Question:
If $f \in C^2([0,1])$, then prove that $h(x)=\frac{f(x)}{x^{1/2}}- \frac{f(0)}{x^{1/2}}- x^{1/2}f'(0)$ is in $C^1([0,1])$
Answer:
My best attempt from now.
1-
I have tried different ways below one of my attempt that is not conclusive.
$h'(x) = \frac{f'(x)}{x^{1/2}}-\frac{f(x)}{2x^{3/2}}+\frac{f(0)}{2x^{3/2}}-\frac{f'(0)}{2x^{1/2}}=\frac{2xf'(x)-xf'(0)-f(x)-f(0)}{2x^{3/2}}$
So the only difficult point for the continuity is at $x=0$.
2-
Let us write $f(x)=f(0)+f'(0)x+O(x^2)$ and $f'(x)=f'(0)+O(x)$. Now replace this in the formula of $h'(x)$. We get:
$h'(x)=\frac{2xf'(0)+2xO(x)-xf'(0)-f(0)-f'(0)x-O(x^2)-f(0)}{2x^{3/2}}=\frac{-2f(0)+O(x^2)}{2x^{3/2}}=\frac{O(x^2)}{x^{3/2}}=O(x^{1/2})$
Is this correct? (mainly the part "2-").
Indeed I feel a weakness in my prove as I ve written: $\frac{-2f(0)+O(x^2)}{2x^{3/2}}=\frac{O(x^2)}{x^{3/2}}$ and i am not sure it this is true as $\frac{-2f(0)+O(x^2)}{2x^{3/2}}= \frac{-2f(0)}{2x^{3/2}}+\frac{O(x^2)}{2x^{3/2}}$ and $\frac{-2f(0)}{2x^{3/2}}$ goes to $+/- \infty$ when $x \rightarrow 0$ .
I've tried too using L'hopital's rule but it doesn't work. Any help will be appreciated.
EDIT: As I made a calculation error I've edited my post.
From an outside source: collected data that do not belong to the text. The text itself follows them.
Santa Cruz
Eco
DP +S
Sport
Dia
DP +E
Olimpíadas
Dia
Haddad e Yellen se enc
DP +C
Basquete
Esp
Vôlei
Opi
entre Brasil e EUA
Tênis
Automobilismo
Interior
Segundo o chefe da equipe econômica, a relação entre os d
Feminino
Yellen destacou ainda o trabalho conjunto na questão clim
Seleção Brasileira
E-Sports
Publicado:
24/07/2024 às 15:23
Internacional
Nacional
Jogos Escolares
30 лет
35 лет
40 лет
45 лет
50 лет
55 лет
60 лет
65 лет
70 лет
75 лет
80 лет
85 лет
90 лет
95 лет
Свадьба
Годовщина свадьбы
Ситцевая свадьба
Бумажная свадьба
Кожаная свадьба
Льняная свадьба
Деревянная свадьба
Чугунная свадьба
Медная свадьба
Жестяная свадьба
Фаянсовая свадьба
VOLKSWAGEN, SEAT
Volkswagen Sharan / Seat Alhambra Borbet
I will be happy to know if it is correct.
More over I am not totally sure on how work a demonstration of the continuity using big $O$ notation just like the one I've just written. Thus I will be happy to have a more/rigorous explanation about it.
After the review of an other person (that I greatly thank) I ve made an error at the numerator where it is $+f(0)$. And in fact this is what we get.
1-
I have tried different ways below one of my attempt that is not conclusive.
$h'(x) = \frac{f'(x)}{x^{1/2}}-\frac{f(x)}{2x^{3/2}}+\frac{f(0)}{2x^{3/2}}-\frac{f'(0)}{2x^{1/2}}=\frac{2xf'(x)-xf'(0)-f(x)-f(0)}{2x^{3/2}}$
So the only difficult point for the continuity is at $x=0$.
2-
Let writte $f(x)=f(0)+f'(0)x+O(x^2)$ and $f'(x)=f'(0)+O(x)$ now replace this in the formula of $h(x')$. We get:
$h'(x)=\frac{2xf'(0)+2xO(x)-xf'(0)-f(0)-f'(0)x-O(x^2)+f(0)}{2x^{3/2}}=\frac{O(x^2)}{2x^{3/2}}=\frac{O(x^2)}{x^{3/2}}=O(x^{1/2})$
In such a case my answer is correct.